» Passage choisi:
++++++++++++++++++++
Il y a toute une école en Amérique, l’école Taylor, l’école des ingénieurs Bedeau, que vous voyez se promener dans des inspections, qui ont poussé très loin l’étude des méthodes d’organisation matérielle conduisant au maximum de rendement horaire de la machine, ce qui est précisément leur objectif. Mais il y a aussi l’école Gilbreth qui a étudié et recherché les données les plus favorables dans les conditions physiques de l’ouvrier pour que ce rendement soit obtenu. La donnée essentielle c’est que la fatigue de l’ouvrier soit limitée…
Ne croyez-vous pas que cette condition morale et physique de l’ouvrier, toute notre législation sociale était de nature à l’améliorer : la journée plus courte, les loisirs, les congés payés, le sentiment d’une dignité, d’une égalité conquise, tout cela était, devait être, un des éléments qui peuvent porter au maximum le rendement horaire tiré de la machine par l’ouvrier ». (4)
C’est encore et toujours l’augmentation de la productivité, le prolétaire restant une bête de somme à exploiter, qui était l’objectif du gouvernement de la « gauche plurielle » de Lionel Jospin lorsque ont été mises en place à partir de 2000 les lois sur les 35 heures de travail. (5)
++++++++++++++++++++
» Contenu des données:

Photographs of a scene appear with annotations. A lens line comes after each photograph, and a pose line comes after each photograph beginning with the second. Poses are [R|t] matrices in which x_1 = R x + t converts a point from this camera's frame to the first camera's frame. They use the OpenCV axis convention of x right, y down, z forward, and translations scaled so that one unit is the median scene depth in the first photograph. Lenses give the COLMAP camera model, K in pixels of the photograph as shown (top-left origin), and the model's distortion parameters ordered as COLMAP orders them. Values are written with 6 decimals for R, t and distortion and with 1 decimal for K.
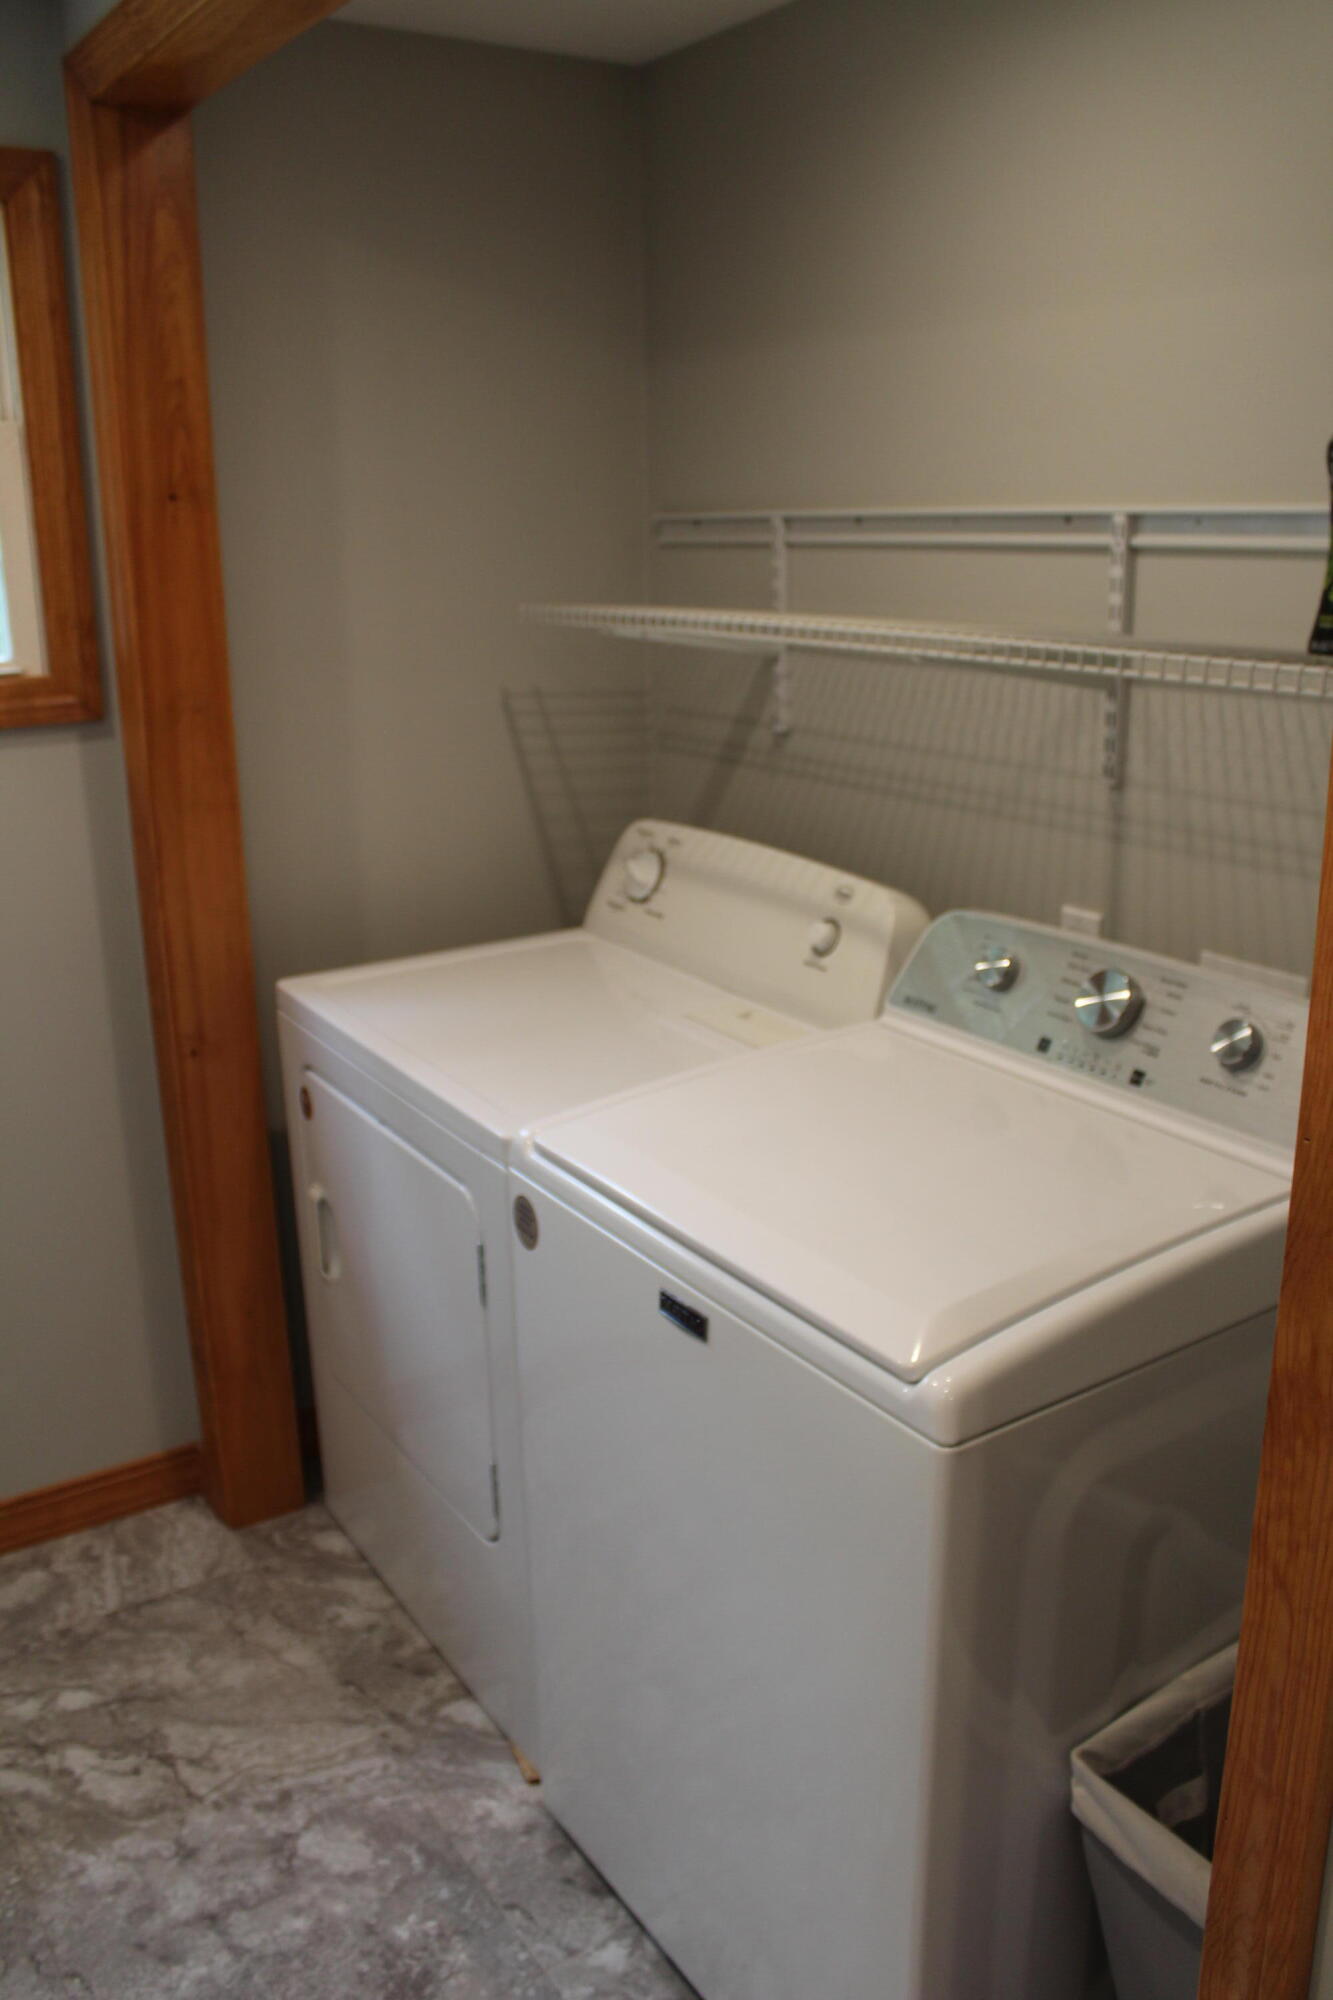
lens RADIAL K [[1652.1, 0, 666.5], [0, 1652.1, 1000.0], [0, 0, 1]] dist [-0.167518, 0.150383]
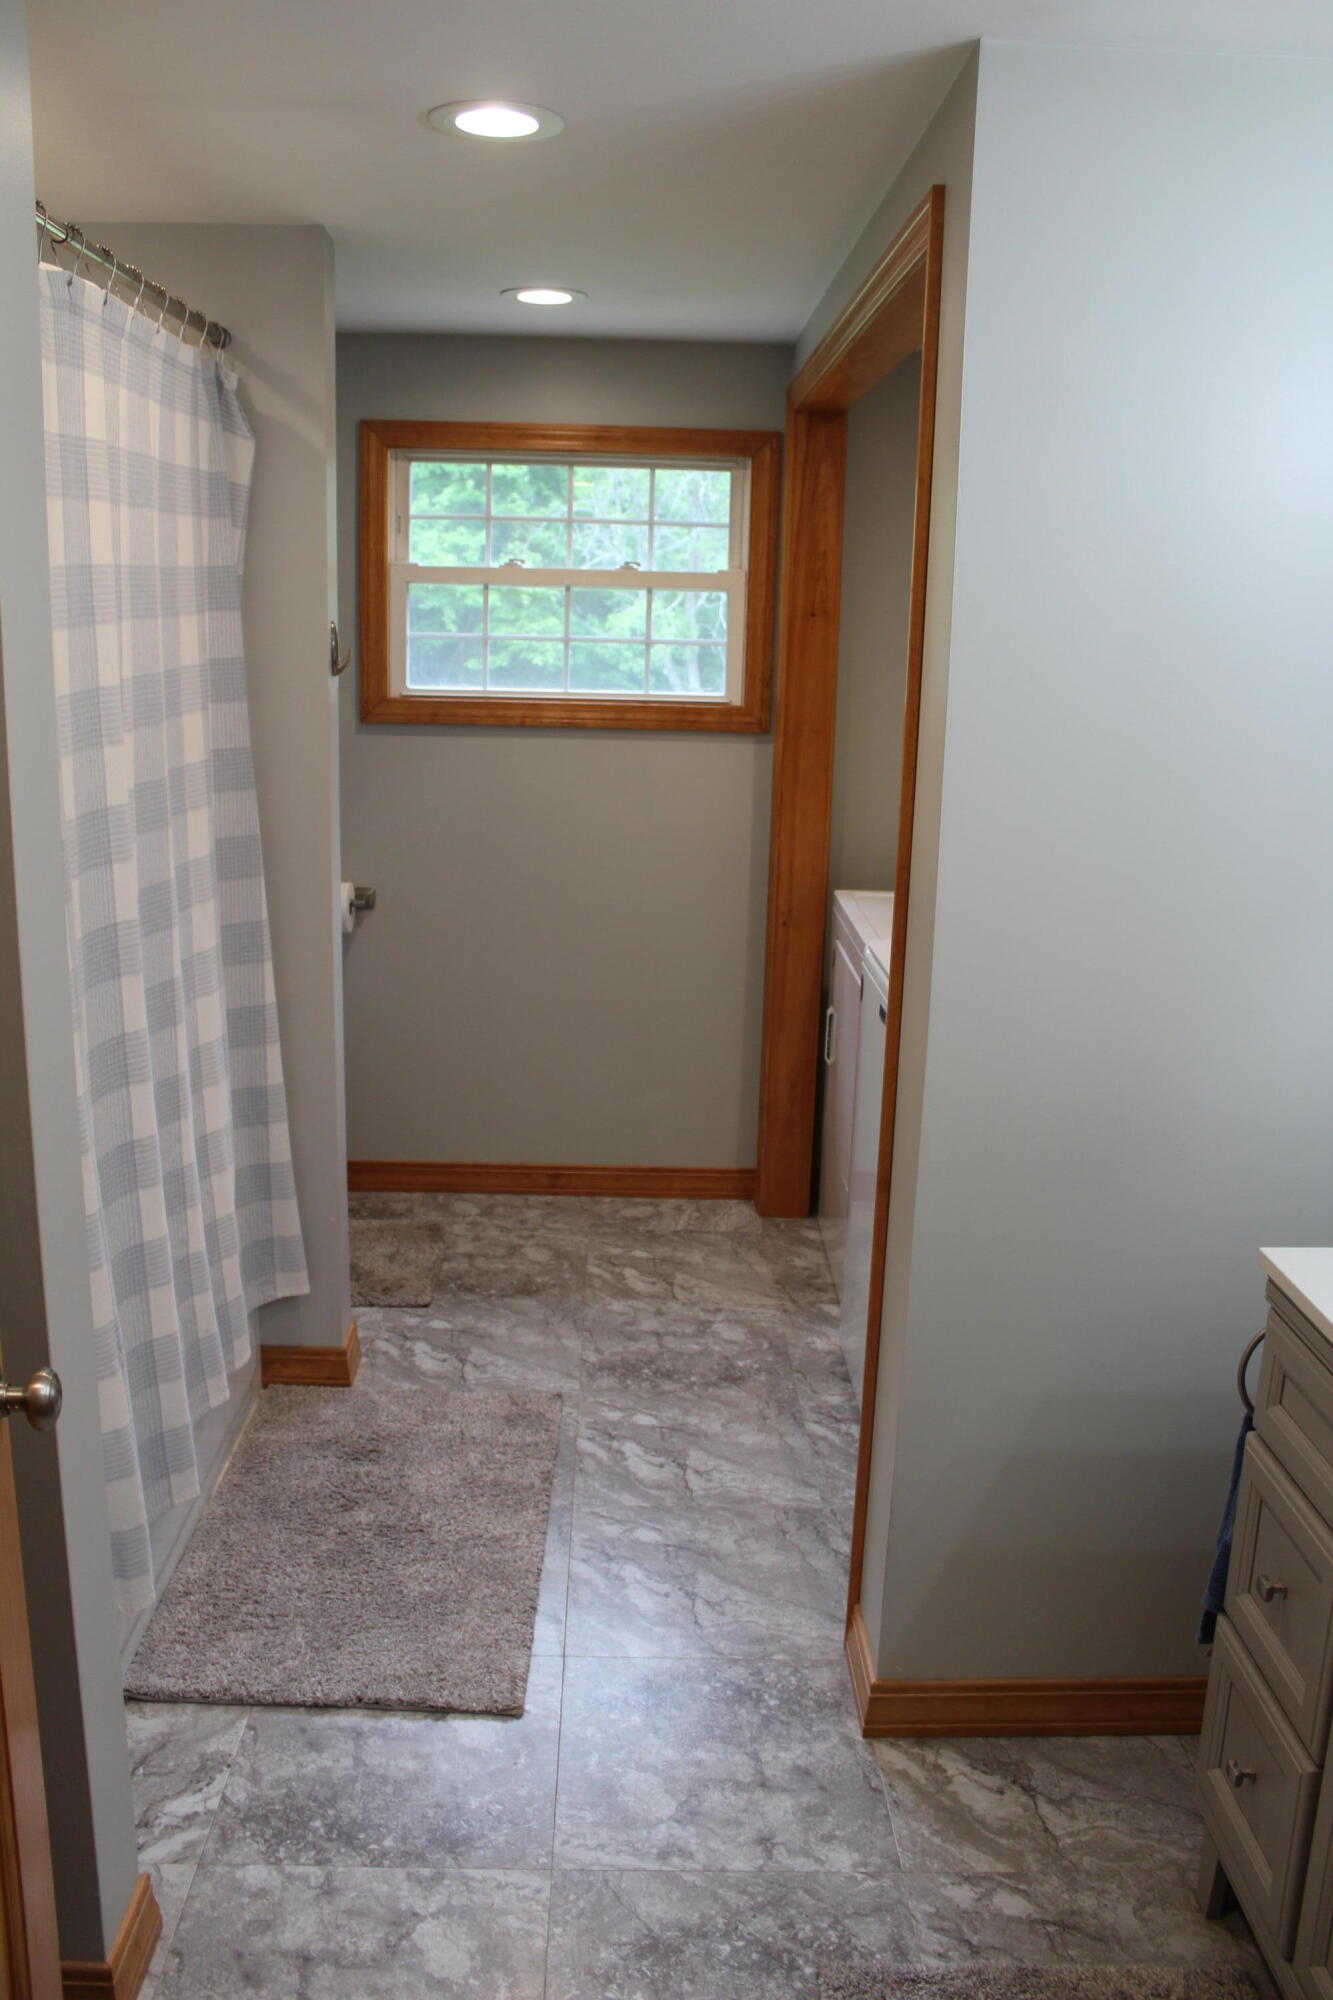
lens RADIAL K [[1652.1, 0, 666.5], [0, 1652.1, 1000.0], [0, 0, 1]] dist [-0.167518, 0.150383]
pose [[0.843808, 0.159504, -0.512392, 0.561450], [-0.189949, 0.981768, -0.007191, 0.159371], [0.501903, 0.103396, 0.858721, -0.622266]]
++++++++++++++++++++
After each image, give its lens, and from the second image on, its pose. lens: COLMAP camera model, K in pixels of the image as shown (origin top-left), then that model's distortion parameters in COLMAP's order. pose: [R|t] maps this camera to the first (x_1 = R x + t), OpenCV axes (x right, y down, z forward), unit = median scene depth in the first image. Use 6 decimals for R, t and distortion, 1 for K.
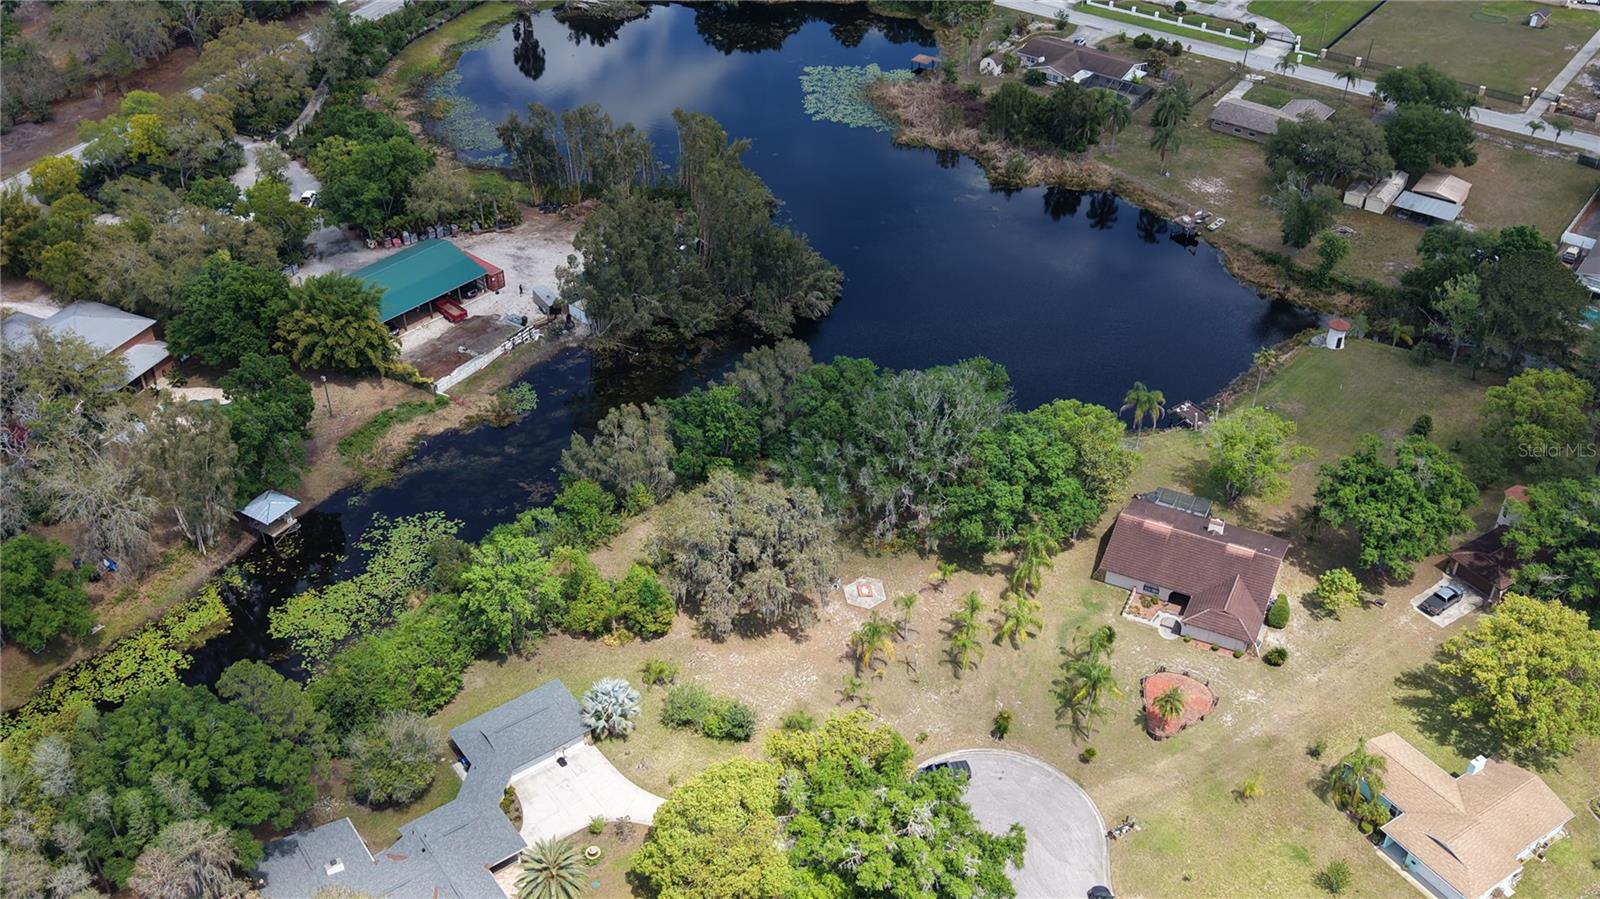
++++++++++++++++++++
» Énoncé de tâche:
Extrayez tel quel, s'il vous plaît, le morceau du passage choisi qui commence à « C’est encore et » et se termine à « de travail. (5) ».

» Réponse rédigée:
C’est encore et toujours l’augmentation de la productivité, le prolétaire restant une bête de somme à exploiter, qui était l’objectif du gouvernement de la « gauche plurielle » de Lionel Jospin lorsque ont été mises en place à partir de 2000 les lois sur les 35 heures de travail. (5)